Так я и просила молиться за него, упоминая об опасностях, но не приводя никаких подробностей. «Просто поверьте мне», — говорила я. Я понимала, что это будет горькая пилюля для тех немногих, к кому я обращалась. Но я, с одной стороны, твердо верила, что ему нужна наша молитва, а с другой — не хотела нарушить обещание, данное мужу. Я знала, что это не улучшит отношения ко мне со стороны тех, к кому я обращалась с просьбой, но мне нужна была молитва, а не хорошее отношение.
Когда Крис вернулся домой, мне показалось, что он настолько подавлен, что находится в каком-то оцепенении.
Он с трудом мог объяснить свои чувства. Он был просто уничтожен и переполнен.
Я сожалела, что ему через все это пришлось пройти. Меня прямо-таки разрывало от потребности в нем. Он безумно был мне нужен. Но в то же время мне пришлось так долго жить без него, что у меня уже выработалась внутренняя установка: я в нем не нуждаюсь, или, по крайней мере, я не должна в нем нуждаться.
Я догадываюсь, что всем остальным это покажется полнейшей бессмыслицей, но я испытывала весь этот странный спектр чувств, эту странную их смесь. Я ненавидела его за то, что он оставил меня одну с детьми на руках.

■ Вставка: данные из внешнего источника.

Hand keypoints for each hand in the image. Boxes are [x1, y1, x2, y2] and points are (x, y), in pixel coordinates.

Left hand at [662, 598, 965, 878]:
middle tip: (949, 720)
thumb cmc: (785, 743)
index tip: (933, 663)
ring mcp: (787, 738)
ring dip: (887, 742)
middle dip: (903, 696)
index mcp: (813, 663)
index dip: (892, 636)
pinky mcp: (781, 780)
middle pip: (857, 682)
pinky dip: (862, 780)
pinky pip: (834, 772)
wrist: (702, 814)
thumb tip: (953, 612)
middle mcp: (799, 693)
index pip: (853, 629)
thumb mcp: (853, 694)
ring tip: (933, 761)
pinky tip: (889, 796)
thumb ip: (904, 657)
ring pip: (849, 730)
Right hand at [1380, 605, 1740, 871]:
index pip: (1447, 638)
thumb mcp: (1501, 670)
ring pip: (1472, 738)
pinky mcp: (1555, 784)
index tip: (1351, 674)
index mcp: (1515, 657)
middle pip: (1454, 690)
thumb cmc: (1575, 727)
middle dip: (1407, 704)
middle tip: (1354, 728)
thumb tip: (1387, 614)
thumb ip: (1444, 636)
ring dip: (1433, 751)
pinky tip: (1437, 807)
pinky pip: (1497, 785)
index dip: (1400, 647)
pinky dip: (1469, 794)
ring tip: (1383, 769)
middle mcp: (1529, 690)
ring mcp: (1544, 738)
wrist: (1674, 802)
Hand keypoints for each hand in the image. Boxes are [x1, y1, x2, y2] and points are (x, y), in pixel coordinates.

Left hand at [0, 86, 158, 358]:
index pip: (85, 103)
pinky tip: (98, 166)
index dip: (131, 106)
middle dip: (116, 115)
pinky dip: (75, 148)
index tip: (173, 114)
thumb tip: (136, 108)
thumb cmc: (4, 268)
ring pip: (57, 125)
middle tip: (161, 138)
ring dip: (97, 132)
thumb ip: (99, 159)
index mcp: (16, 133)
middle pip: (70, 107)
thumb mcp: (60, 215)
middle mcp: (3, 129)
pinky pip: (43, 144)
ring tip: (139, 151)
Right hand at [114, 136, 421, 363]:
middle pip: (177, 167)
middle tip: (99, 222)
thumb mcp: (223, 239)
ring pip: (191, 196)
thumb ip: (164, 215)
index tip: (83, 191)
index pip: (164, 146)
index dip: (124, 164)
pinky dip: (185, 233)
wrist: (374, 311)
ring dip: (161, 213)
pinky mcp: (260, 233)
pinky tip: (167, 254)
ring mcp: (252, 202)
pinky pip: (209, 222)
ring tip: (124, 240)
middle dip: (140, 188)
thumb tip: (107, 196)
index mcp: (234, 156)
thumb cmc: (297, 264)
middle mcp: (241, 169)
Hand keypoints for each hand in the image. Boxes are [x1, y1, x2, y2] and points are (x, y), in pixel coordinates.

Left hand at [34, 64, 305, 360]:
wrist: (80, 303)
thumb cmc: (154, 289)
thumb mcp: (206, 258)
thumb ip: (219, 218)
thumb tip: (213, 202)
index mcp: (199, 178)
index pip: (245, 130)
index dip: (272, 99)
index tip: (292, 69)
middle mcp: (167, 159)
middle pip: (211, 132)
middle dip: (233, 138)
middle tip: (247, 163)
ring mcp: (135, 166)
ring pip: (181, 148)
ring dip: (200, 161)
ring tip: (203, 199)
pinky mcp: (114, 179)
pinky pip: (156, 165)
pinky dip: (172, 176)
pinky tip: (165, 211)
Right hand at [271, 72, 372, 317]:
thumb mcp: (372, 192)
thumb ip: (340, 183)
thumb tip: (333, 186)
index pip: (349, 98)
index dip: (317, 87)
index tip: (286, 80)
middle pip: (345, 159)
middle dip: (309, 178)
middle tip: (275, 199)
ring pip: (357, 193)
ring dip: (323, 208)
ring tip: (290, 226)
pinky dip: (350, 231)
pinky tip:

И я безумно хотела, чтобы он был с нами дома.
На моем состоянии сказались месяцы тревоги за его жизнь и разочарование от того, что он выбрал новый контракт и снова уехал в Ирак. Я хотела рассчитывать на него, но не могла. Его товарищи могли, и совершенно незнакомые военные могли, а вот я и дети — нет.
В этом не было его вины. Если бы он мог, он был бы в двух местах сразу, только это невозможно. Но, когда пришло время выбирать, он выбрал не нас.
И все-таки я любила его и старалась поддержать его и показать ему мою любовь всеми доступными способами. Я испытывала пять сотен различных чувств, и все сразу.
Я думаю, гнев копился во мне все время командировки. Во время разговора Крис понял, что что-то не так.